▶ Instructions for the task
Rewrite the stretch of rows from the line containing "collector number: 5248" through the end of the rows, changing "locality" to "place" and leaving everything else as it is.

▶ Supplied entries
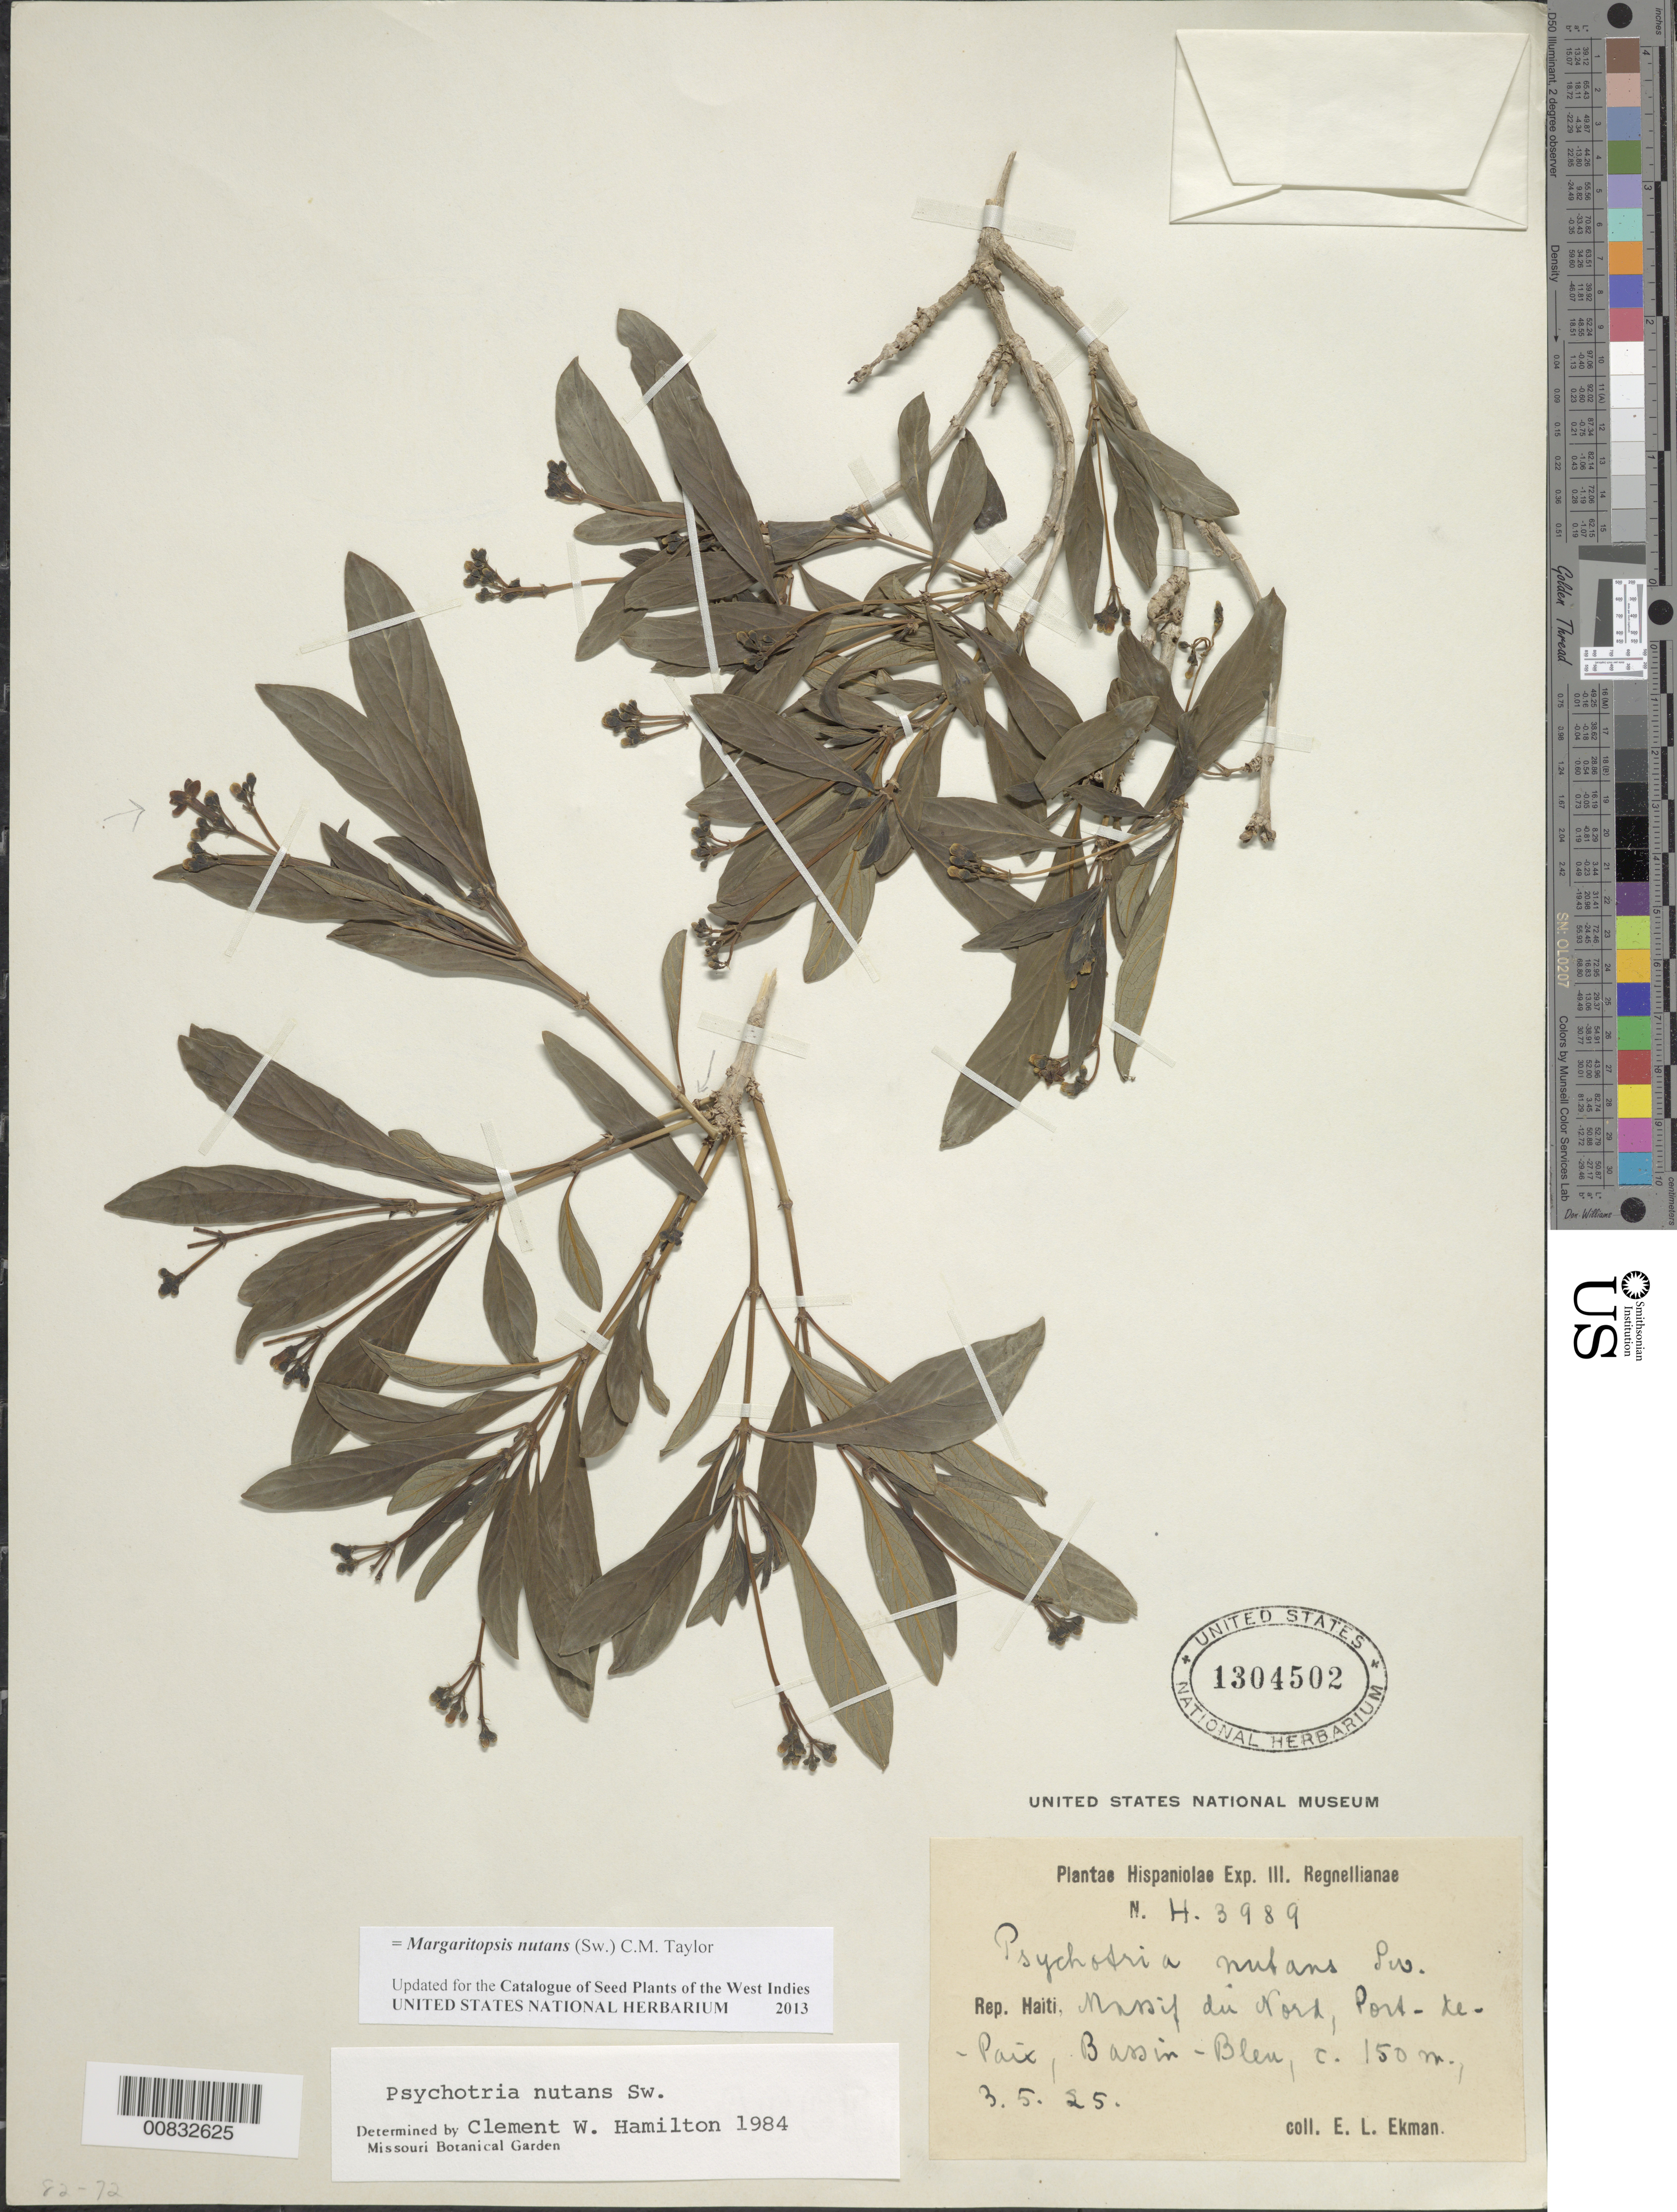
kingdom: Plantae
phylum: Tracheophyta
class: Magnoliopsida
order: Gentianales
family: Rubiaceae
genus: Margaritopsis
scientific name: Margaritopsis nutans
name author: (Sw.) C.M. Taylor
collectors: E. L. Ekman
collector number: H 3989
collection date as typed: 03 May 1925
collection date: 1925-05-03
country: Haiti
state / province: Nord-Ouest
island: Hispaniola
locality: Massif du Nord, Port de Paix, Bassin-Bleu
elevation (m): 150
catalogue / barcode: US 1304502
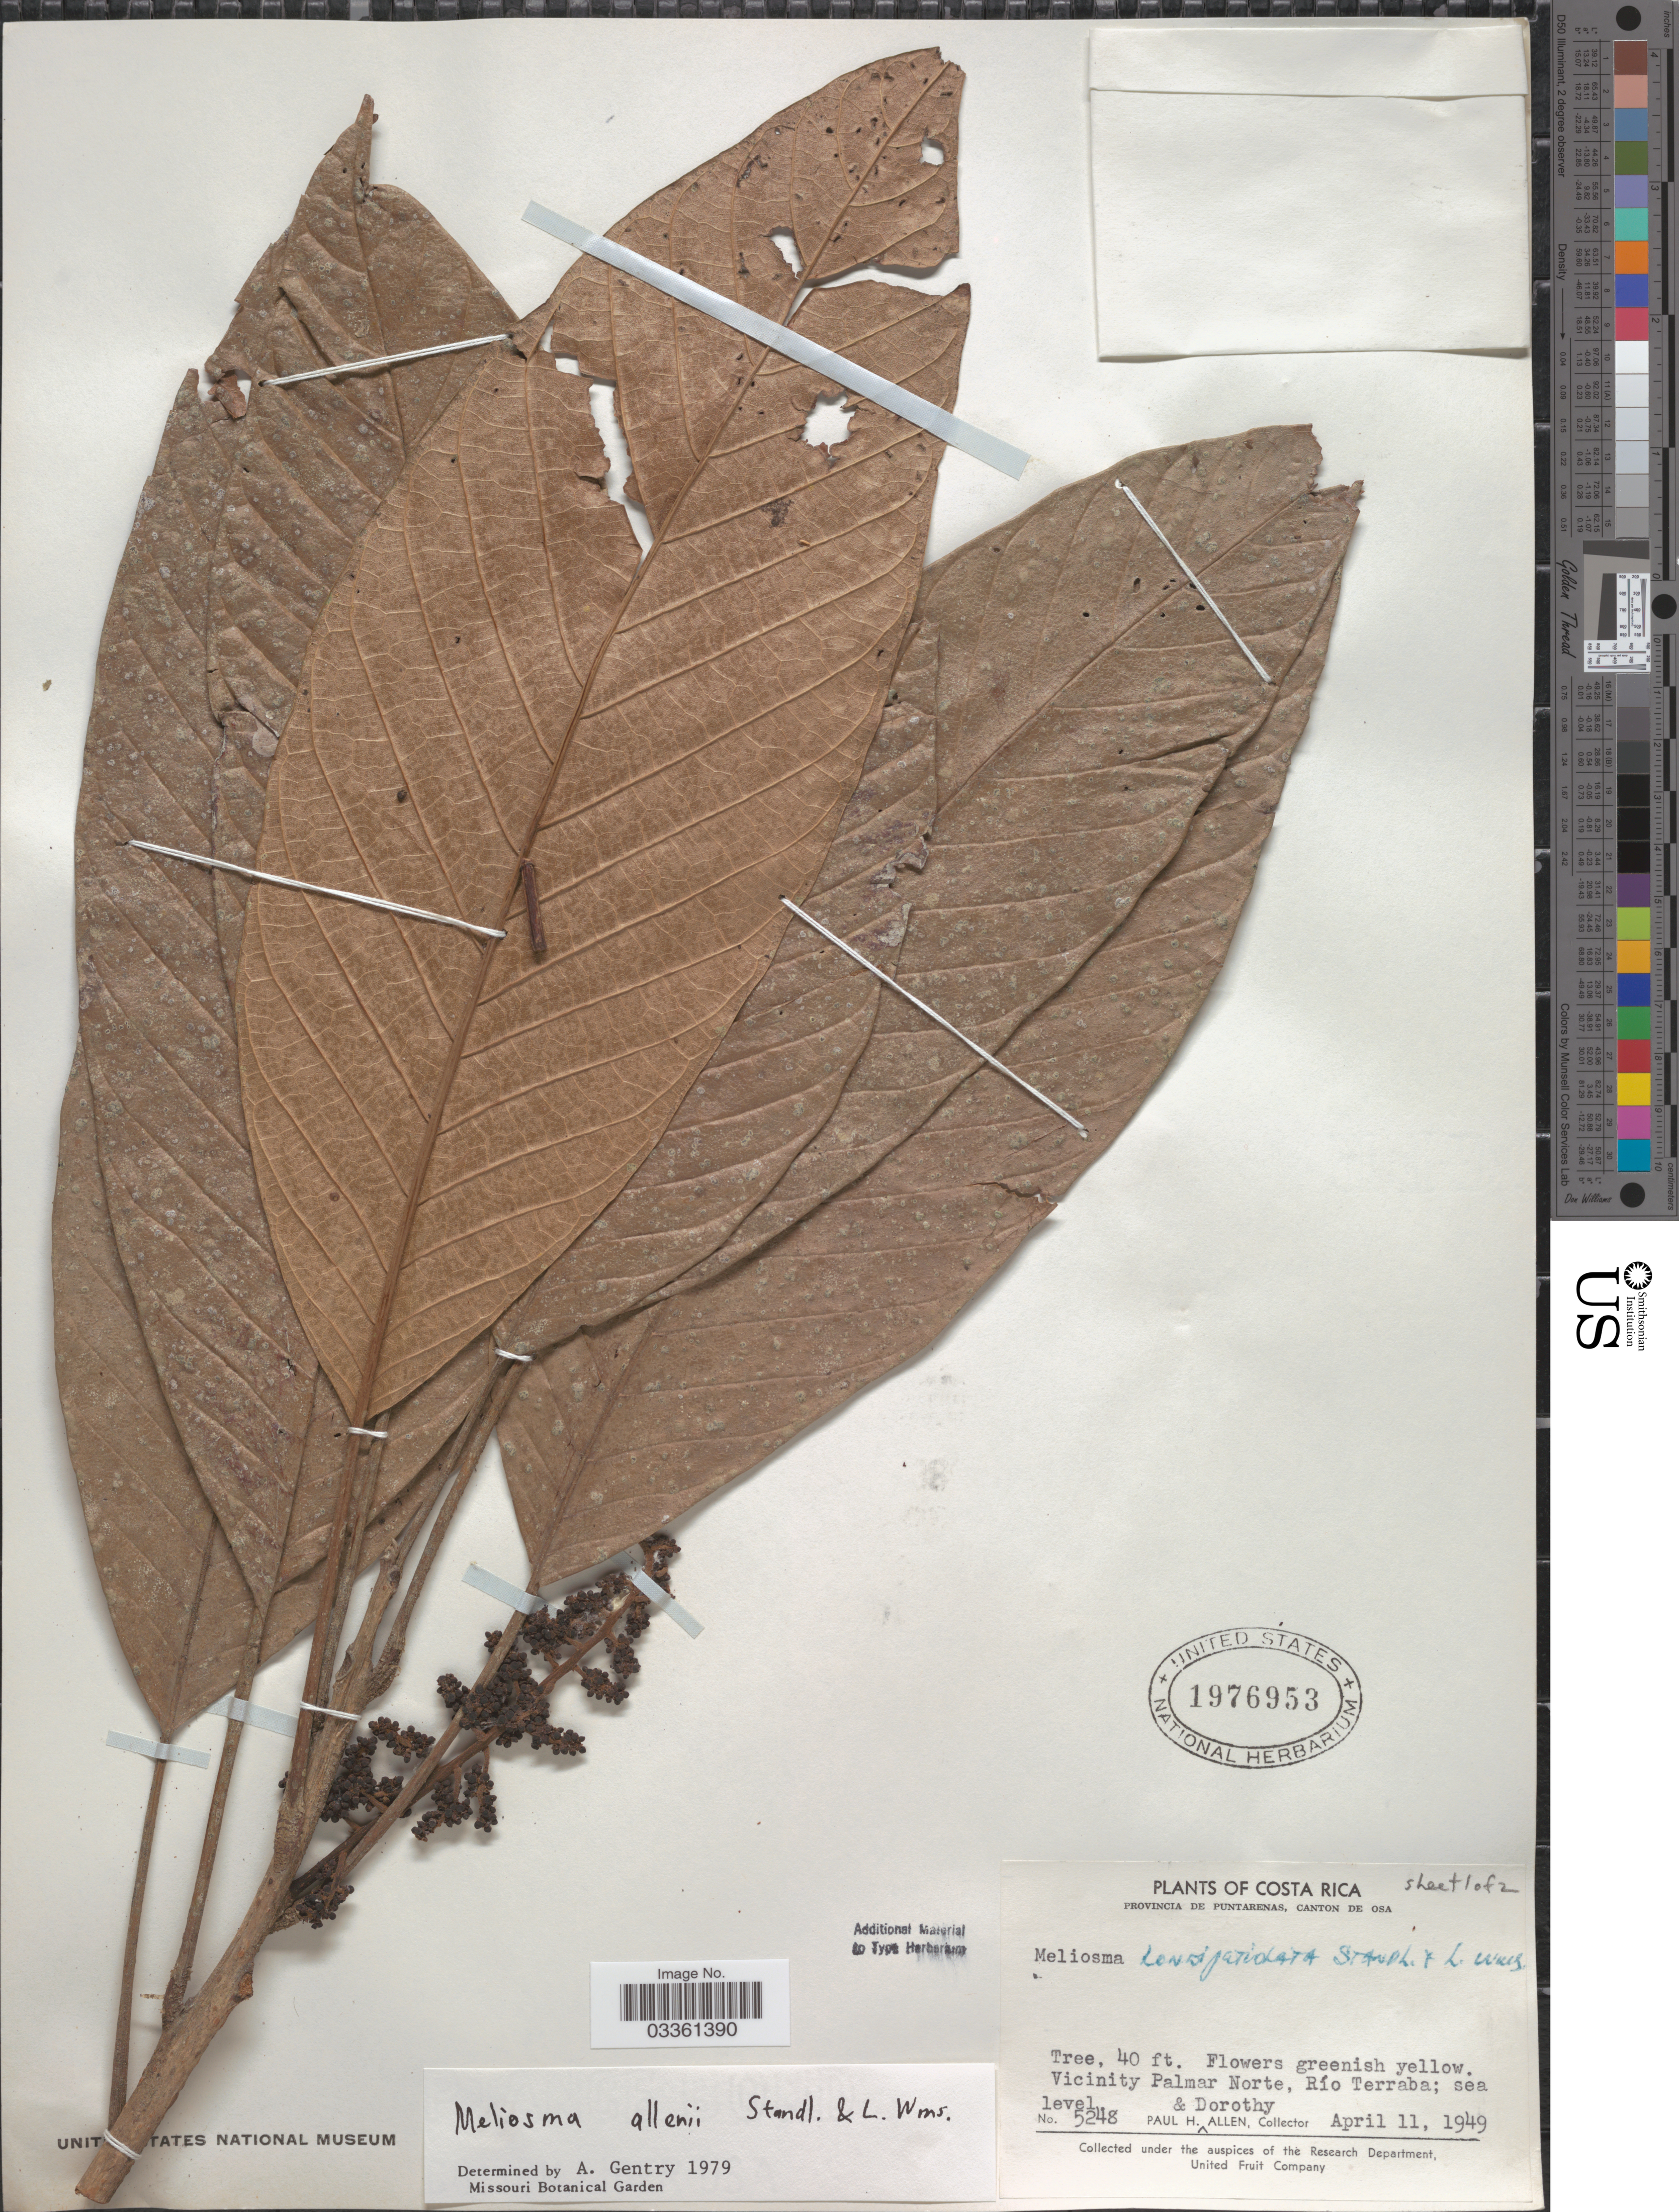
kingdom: Plantae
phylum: Tracheophyta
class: Magnoliopsida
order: Proteales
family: Sabiaceae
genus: Meliosma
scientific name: Meliosma longipetiolata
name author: Standl. & L.O. Williams ex Brizicky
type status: Isotype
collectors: P. H. Allen & D. Allen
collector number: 5248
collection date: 1949-04-11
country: Costa Rica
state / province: Puntarenas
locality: Canton de Osa. Vicinity of Palmar Norte, Río Terraba.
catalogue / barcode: US 1976953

▶ Reply
collector number: 5248
collection date: 1949-04-11
country: Costa Rica
state / province: Puntarenas
place: Canton de Osa. Vicinity of Palmar Norte, Río Terraba.
catalogue / barcode: US 1976953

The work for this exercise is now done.